◆ WHAT IS NEEDED ◆
Repeat the following lines verbatim.

# start of SUPPLIED RECORDS

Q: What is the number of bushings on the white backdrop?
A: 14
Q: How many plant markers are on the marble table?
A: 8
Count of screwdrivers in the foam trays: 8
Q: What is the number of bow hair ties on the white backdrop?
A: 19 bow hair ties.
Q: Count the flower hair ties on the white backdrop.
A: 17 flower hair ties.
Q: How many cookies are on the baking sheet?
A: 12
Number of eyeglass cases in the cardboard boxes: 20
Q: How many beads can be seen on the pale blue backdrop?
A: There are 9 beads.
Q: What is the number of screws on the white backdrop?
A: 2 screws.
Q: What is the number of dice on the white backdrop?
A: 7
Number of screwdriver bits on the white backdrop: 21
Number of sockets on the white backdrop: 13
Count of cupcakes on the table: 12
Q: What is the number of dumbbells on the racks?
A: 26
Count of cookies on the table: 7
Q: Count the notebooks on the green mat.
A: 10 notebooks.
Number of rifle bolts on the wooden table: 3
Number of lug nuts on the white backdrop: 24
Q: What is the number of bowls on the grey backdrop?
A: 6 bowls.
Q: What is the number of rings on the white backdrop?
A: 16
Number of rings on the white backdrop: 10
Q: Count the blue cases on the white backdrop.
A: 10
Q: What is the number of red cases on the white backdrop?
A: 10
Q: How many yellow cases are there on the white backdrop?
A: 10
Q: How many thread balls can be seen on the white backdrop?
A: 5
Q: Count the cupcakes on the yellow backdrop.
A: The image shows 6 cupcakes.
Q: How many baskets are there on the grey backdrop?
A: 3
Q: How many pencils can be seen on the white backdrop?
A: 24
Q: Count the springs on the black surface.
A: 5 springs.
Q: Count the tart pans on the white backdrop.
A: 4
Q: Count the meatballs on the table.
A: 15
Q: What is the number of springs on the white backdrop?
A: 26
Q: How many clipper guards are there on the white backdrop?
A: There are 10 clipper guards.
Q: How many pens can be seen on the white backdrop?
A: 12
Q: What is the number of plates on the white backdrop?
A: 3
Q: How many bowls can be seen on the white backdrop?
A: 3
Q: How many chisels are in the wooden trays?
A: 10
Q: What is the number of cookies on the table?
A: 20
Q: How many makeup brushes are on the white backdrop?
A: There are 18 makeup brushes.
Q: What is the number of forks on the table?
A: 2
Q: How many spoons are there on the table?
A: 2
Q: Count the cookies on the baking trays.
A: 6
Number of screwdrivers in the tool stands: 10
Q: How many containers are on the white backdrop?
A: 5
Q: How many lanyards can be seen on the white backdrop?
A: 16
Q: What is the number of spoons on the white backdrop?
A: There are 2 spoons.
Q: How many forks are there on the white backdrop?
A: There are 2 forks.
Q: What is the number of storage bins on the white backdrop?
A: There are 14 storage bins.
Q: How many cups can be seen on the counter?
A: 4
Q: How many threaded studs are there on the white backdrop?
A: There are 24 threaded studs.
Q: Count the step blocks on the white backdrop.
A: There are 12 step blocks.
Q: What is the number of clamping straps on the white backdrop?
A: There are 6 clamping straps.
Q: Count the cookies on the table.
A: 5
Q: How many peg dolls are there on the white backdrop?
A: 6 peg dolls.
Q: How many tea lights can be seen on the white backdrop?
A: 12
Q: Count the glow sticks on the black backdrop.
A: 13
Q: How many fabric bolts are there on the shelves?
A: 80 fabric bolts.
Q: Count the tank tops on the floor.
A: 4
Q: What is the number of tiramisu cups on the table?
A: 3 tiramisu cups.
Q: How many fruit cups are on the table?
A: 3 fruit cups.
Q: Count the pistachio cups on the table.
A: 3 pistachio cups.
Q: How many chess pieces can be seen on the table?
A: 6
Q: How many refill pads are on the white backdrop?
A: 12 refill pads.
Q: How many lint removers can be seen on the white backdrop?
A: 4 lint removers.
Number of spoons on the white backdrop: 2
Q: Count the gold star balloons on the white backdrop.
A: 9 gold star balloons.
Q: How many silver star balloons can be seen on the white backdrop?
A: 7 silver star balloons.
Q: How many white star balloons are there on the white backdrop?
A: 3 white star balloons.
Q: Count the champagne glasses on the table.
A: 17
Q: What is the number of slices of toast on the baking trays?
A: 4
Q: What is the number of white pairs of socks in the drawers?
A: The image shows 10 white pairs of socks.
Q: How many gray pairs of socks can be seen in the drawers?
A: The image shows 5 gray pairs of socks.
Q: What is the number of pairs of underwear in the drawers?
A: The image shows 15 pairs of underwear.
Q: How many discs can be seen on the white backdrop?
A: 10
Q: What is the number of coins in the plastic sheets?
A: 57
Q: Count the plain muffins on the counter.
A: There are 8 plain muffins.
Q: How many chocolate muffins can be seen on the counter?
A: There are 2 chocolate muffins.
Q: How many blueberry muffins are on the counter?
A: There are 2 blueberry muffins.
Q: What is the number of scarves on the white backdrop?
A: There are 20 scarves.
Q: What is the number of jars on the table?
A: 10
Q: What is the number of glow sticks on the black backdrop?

# end of SUPPLIED RECORDS

◆ TASK OUTPUT ◆
Q: What is the number of bushings on the white backdrop?
A: 14
Q: How many plant markers are on the marble table?
A: 8
Count of screwdrivers in the foam trays: 8
Q: What is the number of bow hair ties on the white backdrop?
A: 19 bow hair ties.
Q: Count the flower hair ties on the white backdrop.
A: 17 flower hair ties.
Q: How many cookies are on the baking sheet?
A: 12
Number of eyeglass cases in the cardboard boxes: 20
Q: How many beads can be seen on the pale blue backdrop?
A: There are 9 beads.
Q: What is the number of screws on the white backdrop?
A: 2 screws.
Q: What is the number of dice on the white backdrop?
A: 7
Number of screwdriver bits on the white backdrop: 21
Number of sockets on the white backdrop: 13
Count of cupcakes on the table: 12
Q: What is the number of dumbbells on the racks?
A: 26
Count of cookies on the table: 7
Q: Count the notebooks on the green mat.
A: 10 notebooks.
Number of rifle bolts on the wooden table: 3
Number of lug nuts on the white backdrop: 24
Q: What is the number of bowls on the grey backdrop?
A: 6 bowls.
Q: What is the number of rings on the white backdrop?
A: 16
Number of rings on the white backdrop: 10
Q: Count the blue cases on the white backdrop.
A: 10
Q: What is the number of red cases on the white backdrop?
A: 10
Q: How many yellow cases are there on the white backdrop?
A: 10
Q: How many thread balls can be seen on the white backdrop?
A: 5
Q: Count the cupcakes on the yellow backdrop.
A: The image shows 6 cupcakes.
Q: How many baskets are there on the grey backdrop?
A: 3
Q: How many pencils can be seen on the white backdrop?
A: 24
Q: Count the springs on the black surface.
A: 5 springs.
Q: Count the tart pans on the white backdrop.
A: 4
Q: Count the meatballs on the table.
A: 15
Q: What is the number of springs on the white backdrop?
A: 26
Q: How many clipper guards are there on the white backdrop?
A: There are 10 clipper guards.
Q: How many pens can be seen on the white backdrop?
A: 12
Q: What is the number of plates on the white backdrop?
A: 3
Q: How many bowls can be seen on the white backdrop?
A: 3
Q: How many chisels are in the wooden trays?
A: 10
Q: What is the number of cookies on the table?
A: 20
Q: How many makeup brushes are on the white backdrop?
A: There are 18 makeup brushes.
Q: What is the number of forks on the table?
A: 2
Q: How many spoons are there on the table?
A: 2
Q: Count the cookies on the baking trays.
A: 6
Number of screwdrivers in the tool stands: 10
Q: How many containers are on the white backdrop?
A: 5
Q: How many lanyards can be seen on the white backdrop?
A: 16
Q: What is the number of spoons on the white backdrop?
A: There are 2 spoons.
Q: How many forks are there on the white backdrop?
A: There are 2 forks.
Q: What is the number of storage bins on the white backdrop?
A: There are 14 storage bins.
Q: How many cups can be seen on the counter?
A: 4
Q: How many threaded studs are there on the white backdrop?
A: There are 24 threaded studs.
Q: Count the step blocks on the white backdrop.
A: There are 12 step blocks.
Q: What is the number of clamping straps on the white backdrop?
A: There are 6 clamping straps.
Q: Count the cookies on the table.
A: 5
Q: How many peg dolls are there on the white backdrop?
A: 6 peg dolls.
Q: How many tea lights can be seen on the white backdrop?
A: 12
Q: Count the glow sticks on the black backdrop.
A: 13
Q: How many fabric bolts are there on the shelves?
A: 80 fabric bolts.
Q: Count the tank tops on the floor.
A: 4
Q: What is the number of tiramisu cups on the table?
A: 3 tiramisu cups.
Q: How many fruit cups are on the table?
A: 3 fruit cups.
Q: Count the pistachio cups on the table.
A: 3 pistachio cups.
Q: How many chess pieces can be seen on the table?
A: 6
Q: How many refill pads are on the white backdrop?
A: 12 refill pads.
Q: How many lint removers can be seen on the white backdrop?
A: 4 lint removers.
Number of spoons on the white backdrop: 2
Q: Count the gold star balloons on the white backdrop.
A: 9 gold star balloons.
Q: How many silver star balloons can be seen on the white backdrop?
A: 7 silver star balloons.
Q: How many white star balloons are there on the white backdrop?
A: 3 white star balloons.
Q: Count the champagne glasses on the table.
A: 17
Q: What is the number of slices of toast on the baking trays?
A: 4
Q: What is the number of white pairs of socks in the drawers?
A: The image shows 10 white pairs of socks.
Q: How many gray pairs of socks can be seen in the drawers?
A: The image shows 5 gray pairs of socks.
Q: What is the number of pairs of underwear in the drawers?
A: The image shows 15 pairs of underwear.
Q: How many discs can be seen on the white backdrop?
A: 10
Q: What is the number of coins in the plastic sheets?
A: 57
Q: Count the plain muffins on the counter.
A: There are 8 plain muffins.
Q: How many chocolate muffins can be seen on the counter?
A: There are 2 chocolate muffins.
Q: How many blueberry muffins are on the counter?
A: There are 2 blueberry muffins.
Q: What is the number of scarves on the white backdrop?
A: There are 20 scarves.
Q: What is the number of jars on the table?
A: 10
Q: What is the number of glow sticks on the black backdrop?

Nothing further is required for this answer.